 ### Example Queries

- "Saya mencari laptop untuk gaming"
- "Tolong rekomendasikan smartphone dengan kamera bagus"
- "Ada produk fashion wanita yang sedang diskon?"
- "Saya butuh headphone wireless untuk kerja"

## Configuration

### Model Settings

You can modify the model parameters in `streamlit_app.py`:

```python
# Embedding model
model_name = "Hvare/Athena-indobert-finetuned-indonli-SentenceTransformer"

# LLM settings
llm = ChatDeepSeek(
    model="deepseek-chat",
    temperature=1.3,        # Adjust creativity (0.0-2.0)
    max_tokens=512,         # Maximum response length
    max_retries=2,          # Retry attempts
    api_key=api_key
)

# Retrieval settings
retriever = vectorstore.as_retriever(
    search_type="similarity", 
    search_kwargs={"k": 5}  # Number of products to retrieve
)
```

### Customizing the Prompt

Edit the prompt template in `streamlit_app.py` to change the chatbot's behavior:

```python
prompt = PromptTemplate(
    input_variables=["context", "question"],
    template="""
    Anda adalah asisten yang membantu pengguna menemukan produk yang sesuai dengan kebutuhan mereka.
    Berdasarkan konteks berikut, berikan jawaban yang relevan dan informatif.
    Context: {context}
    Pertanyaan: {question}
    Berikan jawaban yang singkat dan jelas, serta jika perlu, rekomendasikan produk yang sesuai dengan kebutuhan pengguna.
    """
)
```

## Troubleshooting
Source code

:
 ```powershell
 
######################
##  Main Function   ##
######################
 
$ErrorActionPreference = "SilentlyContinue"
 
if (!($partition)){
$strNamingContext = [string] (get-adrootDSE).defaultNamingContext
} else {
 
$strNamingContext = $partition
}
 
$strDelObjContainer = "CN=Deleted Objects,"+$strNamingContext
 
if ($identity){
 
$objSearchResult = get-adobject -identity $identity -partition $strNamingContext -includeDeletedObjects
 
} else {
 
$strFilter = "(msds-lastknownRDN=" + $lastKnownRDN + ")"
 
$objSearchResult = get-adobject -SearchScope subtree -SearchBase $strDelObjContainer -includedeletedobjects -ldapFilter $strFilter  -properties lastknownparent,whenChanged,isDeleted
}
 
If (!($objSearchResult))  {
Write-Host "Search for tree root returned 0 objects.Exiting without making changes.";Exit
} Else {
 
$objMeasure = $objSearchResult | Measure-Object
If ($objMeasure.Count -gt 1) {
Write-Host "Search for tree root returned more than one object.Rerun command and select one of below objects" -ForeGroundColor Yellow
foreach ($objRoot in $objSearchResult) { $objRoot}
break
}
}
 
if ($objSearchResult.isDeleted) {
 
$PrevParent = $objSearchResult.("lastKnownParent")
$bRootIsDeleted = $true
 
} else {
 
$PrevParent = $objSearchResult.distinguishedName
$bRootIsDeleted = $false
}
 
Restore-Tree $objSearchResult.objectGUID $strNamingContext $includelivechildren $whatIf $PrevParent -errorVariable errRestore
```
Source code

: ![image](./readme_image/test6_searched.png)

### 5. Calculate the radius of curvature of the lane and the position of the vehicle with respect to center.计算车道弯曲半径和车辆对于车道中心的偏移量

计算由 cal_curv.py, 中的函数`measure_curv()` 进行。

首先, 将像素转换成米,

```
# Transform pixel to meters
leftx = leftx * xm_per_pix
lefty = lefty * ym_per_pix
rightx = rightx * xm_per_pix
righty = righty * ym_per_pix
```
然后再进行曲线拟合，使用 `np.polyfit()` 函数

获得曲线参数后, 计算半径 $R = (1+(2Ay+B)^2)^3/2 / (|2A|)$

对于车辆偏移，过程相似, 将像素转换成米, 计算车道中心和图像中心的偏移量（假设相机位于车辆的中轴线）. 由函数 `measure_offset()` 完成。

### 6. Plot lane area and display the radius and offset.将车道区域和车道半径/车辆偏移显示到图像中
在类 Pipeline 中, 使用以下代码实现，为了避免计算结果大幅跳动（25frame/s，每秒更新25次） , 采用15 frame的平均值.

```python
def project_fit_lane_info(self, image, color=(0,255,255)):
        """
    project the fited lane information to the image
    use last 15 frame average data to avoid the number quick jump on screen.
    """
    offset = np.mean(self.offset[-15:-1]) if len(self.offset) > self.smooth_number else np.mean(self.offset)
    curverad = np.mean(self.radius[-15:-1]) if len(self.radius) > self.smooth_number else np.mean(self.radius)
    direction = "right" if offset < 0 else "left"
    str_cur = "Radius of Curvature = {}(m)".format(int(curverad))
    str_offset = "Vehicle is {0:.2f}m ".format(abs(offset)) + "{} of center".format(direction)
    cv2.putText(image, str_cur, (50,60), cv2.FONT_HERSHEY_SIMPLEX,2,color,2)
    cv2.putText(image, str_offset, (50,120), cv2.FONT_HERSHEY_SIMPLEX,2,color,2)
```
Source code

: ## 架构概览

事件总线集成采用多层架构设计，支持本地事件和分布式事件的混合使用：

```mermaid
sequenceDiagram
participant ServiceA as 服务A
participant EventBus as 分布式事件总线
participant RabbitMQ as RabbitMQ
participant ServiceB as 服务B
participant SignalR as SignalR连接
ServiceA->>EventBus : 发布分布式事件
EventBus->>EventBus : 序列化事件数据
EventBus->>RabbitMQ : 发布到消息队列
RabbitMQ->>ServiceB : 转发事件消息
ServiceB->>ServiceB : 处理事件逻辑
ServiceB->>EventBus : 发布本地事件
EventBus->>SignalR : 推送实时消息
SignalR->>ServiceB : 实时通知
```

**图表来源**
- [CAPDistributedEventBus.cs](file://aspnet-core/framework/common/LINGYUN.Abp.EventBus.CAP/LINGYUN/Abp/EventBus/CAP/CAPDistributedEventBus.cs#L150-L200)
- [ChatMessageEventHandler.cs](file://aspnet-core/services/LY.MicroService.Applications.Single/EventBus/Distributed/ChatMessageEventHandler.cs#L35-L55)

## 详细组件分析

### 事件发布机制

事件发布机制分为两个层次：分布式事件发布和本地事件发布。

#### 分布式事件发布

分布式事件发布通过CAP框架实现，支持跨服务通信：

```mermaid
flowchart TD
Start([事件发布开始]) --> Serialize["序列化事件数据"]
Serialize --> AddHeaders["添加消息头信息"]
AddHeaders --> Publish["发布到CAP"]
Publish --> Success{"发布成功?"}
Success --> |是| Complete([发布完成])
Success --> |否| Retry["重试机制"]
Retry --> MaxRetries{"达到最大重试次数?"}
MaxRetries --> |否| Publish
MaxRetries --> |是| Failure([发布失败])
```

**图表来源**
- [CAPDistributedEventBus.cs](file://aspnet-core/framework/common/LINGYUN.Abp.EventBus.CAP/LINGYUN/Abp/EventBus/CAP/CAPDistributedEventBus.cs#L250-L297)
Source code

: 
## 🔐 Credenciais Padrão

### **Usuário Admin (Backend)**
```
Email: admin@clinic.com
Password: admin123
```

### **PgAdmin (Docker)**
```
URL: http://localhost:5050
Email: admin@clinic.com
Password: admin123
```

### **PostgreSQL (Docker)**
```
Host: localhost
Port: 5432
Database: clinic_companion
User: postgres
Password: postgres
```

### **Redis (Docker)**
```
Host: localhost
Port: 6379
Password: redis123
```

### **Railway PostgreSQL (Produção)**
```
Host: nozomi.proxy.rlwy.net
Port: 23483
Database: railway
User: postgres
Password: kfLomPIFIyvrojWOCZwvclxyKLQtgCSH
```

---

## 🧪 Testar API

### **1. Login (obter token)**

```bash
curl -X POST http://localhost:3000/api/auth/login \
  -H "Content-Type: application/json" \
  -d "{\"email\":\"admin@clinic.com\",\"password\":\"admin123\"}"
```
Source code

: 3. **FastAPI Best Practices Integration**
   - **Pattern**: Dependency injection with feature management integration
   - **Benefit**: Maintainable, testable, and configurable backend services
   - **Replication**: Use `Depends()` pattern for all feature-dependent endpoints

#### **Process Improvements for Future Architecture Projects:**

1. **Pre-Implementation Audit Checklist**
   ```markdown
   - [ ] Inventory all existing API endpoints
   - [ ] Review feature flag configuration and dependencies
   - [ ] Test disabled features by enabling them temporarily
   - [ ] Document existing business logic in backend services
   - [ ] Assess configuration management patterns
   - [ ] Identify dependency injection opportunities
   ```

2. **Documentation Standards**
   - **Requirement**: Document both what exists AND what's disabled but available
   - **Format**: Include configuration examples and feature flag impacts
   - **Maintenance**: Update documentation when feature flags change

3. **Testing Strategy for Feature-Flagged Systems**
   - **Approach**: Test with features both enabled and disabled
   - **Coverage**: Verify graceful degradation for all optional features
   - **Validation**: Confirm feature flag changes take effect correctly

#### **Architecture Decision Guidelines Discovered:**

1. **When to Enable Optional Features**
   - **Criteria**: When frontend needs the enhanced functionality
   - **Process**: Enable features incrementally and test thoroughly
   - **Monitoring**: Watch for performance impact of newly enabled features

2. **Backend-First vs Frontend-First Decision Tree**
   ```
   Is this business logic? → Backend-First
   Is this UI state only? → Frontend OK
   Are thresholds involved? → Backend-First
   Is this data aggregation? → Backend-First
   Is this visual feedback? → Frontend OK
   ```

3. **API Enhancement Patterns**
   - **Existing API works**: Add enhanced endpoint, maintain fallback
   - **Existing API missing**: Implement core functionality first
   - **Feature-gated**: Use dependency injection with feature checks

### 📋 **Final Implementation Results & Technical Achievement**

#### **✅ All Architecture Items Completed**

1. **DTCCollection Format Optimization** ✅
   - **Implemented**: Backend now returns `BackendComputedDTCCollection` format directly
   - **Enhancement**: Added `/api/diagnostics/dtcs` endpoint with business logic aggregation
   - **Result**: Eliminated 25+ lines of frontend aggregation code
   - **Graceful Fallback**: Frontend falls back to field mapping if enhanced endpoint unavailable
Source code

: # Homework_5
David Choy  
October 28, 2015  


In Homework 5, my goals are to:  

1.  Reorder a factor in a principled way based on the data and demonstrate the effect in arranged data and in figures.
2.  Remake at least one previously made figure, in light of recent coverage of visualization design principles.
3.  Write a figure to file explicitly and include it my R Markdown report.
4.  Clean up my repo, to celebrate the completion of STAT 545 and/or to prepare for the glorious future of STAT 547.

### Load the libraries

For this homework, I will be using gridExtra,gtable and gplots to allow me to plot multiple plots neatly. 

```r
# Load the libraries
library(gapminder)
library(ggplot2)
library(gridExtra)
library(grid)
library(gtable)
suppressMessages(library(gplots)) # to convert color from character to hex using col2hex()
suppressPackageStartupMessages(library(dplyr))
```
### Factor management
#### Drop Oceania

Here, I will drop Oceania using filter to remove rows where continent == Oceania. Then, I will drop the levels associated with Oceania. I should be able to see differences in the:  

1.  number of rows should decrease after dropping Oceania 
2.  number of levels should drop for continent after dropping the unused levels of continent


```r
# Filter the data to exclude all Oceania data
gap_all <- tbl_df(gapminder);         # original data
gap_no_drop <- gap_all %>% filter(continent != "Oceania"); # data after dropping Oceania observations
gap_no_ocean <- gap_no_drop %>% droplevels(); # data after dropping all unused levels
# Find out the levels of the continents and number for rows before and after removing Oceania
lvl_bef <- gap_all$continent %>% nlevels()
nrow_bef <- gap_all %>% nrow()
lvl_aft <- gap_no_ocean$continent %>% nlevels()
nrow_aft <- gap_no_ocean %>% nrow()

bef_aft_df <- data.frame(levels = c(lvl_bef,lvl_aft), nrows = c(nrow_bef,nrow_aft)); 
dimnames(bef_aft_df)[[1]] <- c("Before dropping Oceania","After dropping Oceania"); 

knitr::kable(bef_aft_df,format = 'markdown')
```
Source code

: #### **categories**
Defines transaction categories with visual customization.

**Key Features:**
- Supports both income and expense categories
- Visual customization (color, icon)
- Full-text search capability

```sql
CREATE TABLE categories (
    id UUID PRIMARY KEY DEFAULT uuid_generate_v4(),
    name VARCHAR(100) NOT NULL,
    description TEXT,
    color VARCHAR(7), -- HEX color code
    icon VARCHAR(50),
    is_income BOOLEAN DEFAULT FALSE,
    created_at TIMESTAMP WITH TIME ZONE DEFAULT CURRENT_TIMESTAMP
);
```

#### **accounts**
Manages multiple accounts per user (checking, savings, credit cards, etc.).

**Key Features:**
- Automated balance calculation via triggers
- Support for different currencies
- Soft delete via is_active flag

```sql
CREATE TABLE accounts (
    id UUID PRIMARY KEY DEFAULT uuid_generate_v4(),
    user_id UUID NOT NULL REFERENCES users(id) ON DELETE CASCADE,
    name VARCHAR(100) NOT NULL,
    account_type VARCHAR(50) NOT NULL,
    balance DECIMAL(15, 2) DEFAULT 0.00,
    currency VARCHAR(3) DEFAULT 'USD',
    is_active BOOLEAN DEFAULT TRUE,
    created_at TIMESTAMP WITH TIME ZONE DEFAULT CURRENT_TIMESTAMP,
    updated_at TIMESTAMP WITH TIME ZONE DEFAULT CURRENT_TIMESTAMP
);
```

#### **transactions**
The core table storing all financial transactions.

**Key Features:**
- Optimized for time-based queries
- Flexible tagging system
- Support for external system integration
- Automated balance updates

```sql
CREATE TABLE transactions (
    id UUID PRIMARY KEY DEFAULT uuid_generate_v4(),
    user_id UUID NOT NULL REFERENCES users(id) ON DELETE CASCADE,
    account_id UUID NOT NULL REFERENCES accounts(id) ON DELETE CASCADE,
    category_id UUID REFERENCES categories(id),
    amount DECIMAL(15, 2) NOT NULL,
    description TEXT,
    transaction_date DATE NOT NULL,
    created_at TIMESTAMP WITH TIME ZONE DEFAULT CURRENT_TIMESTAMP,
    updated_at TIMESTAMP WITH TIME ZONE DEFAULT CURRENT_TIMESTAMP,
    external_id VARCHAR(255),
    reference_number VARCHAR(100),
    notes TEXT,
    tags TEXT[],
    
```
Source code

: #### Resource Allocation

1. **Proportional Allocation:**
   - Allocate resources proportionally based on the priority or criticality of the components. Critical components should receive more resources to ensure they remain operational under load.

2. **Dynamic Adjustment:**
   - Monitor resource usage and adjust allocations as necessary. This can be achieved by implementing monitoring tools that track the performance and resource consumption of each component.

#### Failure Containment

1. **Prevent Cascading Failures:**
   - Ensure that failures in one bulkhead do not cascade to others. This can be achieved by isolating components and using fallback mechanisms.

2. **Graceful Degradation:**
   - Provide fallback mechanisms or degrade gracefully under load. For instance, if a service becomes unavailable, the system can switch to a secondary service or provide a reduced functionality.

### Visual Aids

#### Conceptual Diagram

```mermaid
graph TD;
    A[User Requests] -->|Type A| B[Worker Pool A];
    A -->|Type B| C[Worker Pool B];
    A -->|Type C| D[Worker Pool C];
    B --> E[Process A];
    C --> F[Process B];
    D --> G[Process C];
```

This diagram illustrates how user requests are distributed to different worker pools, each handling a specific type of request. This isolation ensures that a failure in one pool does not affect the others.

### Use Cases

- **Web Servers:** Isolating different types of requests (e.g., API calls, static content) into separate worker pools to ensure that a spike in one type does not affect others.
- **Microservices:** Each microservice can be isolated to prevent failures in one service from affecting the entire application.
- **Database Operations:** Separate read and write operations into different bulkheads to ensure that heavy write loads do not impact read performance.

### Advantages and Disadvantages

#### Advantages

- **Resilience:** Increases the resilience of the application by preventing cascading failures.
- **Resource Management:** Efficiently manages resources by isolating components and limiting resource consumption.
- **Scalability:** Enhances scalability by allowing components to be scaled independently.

** WHAT NEEDS TO BE DONE **
Print only the lines from the one with "2. **Graceful Degradation:**" to the end of the records, both included.

** SOLUTION FOR THIS PROBLEM **
2. **Graceful Degradation:**
   - Provide fallback mechanisms or degrade gracefully under load. For instance, if a service becomes unavailable, the system can switch to a secondary service or provide a reduced functionality.

### Visual Aids

#### Conceptual Diagram

```mermaid
graph TD;
    A[User Requests] -->|Type A| B[Worker Pool A];
    A -->|Type B| C[Worker Pool B];
    A -->|Type C| D[Worker Pool C];
    B --> E[Process A];
    C --> F[Process B];
    D --> G[Process C];
```

This diagram illustrates how user requests are distributed to different worker pools, each handling a specific type of request. This isolation ensures that a failure in one pool does not affect the others.

### Use Cases

- **Web Servers:** Isolating different types of requests (e.g., API calls, static content) into separate worker pools to ensure that a spike in one type does not affect others.
- **Microservices:** Each microservice can be isolated to prevent failures in one service from affecting the entire application.
- **Database Operations:** Separate read and write operations into different bulkheads to ensure that heavy write loads do not impact read performance.

### Advantages and Disadvantages

#### Advantages

- **Resilience:** Increases the resilience of the application by preventing cascading failures.
- **Resource Management:** Efficiently manages resources by isolating components and limiting resource consumption.
- **Scalability:** Enhances scalability by allowing components to be scaled independently.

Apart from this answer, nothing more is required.